--- Material provided Enclosed Below ---

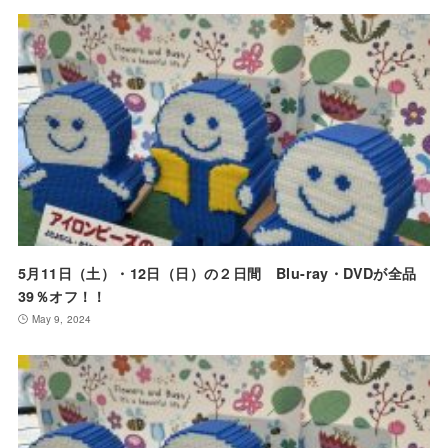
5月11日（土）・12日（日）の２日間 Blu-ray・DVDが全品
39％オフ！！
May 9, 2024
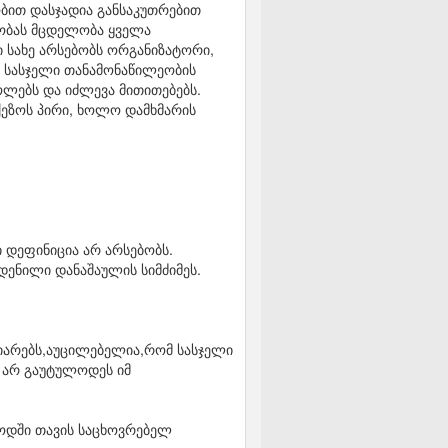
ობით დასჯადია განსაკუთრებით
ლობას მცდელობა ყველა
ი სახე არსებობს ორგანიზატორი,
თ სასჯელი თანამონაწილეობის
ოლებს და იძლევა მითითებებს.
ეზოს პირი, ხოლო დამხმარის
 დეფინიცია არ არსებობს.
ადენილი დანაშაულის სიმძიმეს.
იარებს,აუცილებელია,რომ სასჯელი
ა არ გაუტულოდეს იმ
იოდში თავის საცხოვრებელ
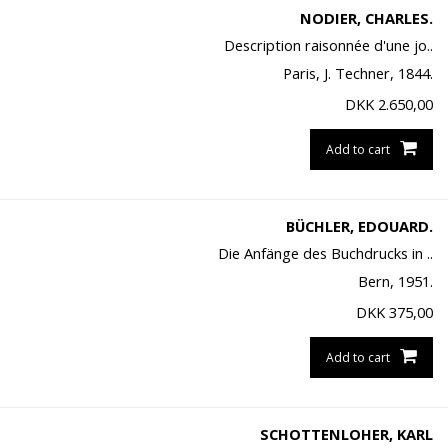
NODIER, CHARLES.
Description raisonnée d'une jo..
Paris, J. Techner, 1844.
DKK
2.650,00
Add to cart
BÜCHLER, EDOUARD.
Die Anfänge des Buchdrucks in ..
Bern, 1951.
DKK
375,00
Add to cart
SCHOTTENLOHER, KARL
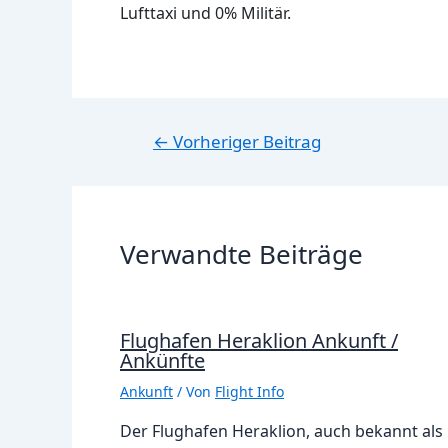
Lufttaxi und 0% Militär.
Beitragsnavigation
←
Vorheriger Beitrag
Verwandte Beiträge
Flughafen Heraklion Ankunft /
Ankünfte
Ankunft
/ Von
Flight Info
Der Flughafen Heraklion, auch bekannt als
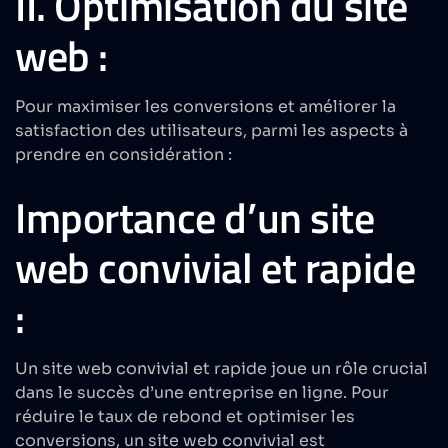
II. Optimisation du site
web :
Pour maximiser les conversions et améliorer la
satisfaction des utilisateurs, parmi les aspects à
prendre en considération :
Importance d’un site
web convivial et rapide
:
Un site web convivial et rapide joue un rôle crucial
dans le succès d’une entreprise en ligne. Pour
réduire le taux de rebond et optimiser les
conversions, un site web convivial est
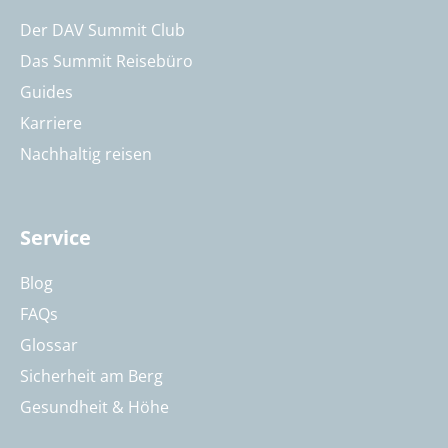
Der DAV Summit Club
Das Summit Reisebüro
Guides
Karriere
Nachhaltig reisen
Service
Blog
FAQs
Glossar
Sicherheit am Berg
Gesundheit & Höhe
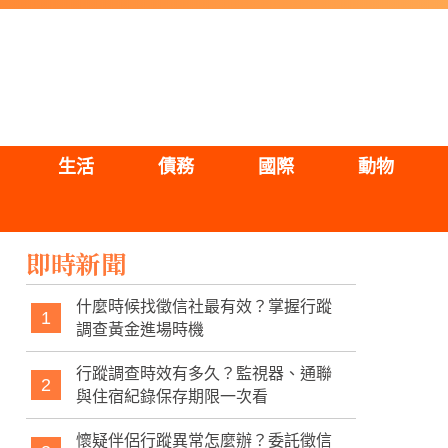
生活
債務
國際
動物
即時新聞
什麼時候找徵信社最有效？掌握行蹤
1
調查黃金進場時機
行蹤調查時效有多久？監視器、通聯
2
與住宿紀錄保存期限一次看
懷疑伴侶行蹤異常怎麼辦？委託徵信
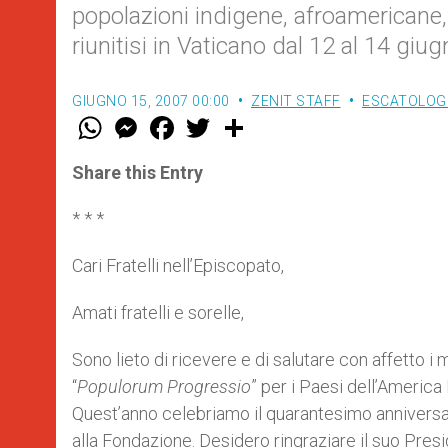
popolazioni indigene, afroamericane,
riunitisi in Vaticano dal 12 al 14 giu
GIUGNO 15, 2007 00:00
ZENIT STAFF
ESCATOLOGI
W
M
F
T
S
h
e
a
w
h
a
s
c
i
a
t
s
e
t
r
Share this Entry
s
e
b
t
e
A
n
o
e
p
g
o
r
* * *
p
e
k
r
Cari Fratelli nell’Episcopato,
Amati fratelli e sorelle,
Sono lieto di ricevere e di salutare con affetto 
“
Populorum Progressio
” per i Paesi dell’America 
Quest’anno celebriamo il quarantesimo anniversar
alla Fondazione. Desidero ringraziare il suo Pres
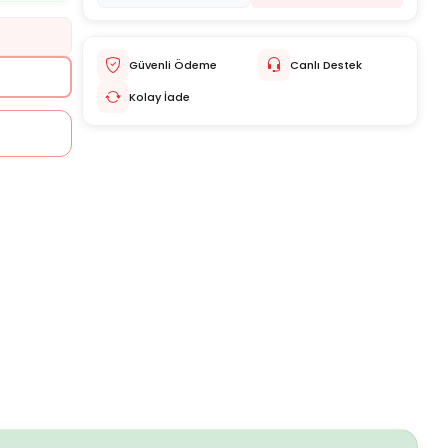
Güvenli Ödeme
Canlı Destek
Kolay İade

--- End of Enclosed Material provided ---
--- Material provided Enclosed Below ---

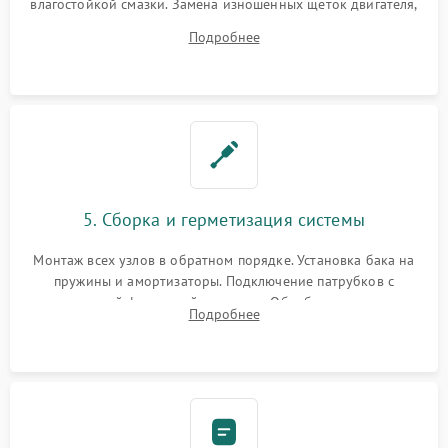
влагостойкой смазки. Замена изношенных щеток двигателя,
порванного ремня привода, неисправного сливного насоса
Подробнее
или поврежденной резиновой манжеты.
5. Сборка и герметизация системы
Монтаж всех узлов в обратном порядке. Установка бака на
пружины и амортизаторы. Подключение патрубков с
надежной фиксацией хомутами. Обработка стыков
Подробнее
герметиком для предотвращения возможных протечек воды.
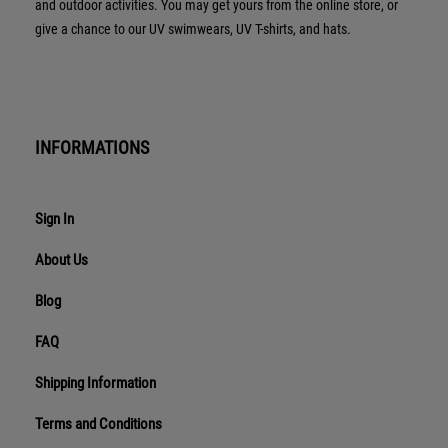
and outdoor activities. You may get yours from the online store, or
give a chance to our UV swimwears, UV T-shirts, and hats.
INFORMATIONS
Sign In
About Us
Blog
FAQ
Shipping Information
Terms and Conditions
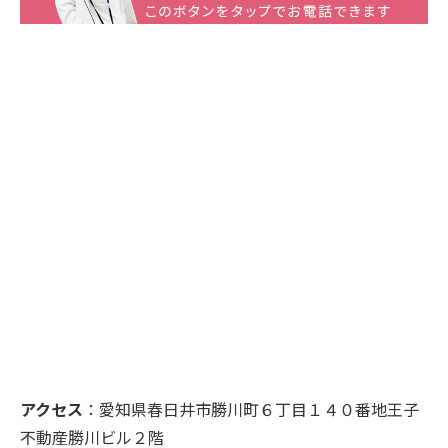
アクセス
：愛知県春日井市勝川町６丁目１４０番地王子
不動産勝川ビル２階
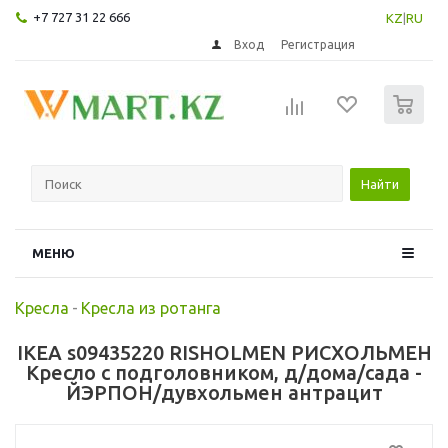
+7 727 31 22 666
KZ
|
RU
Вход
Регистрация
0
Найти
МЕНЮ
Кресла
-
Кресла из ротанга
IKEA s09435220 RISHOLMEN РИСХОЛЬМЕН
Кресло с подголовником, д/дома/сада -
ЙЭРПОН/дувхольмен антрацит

--- End of Enclosed Material provided ---

### What this task involves
Count the lines in the rows that contain the string "Ankunft". Give only the number.

### Task answer
2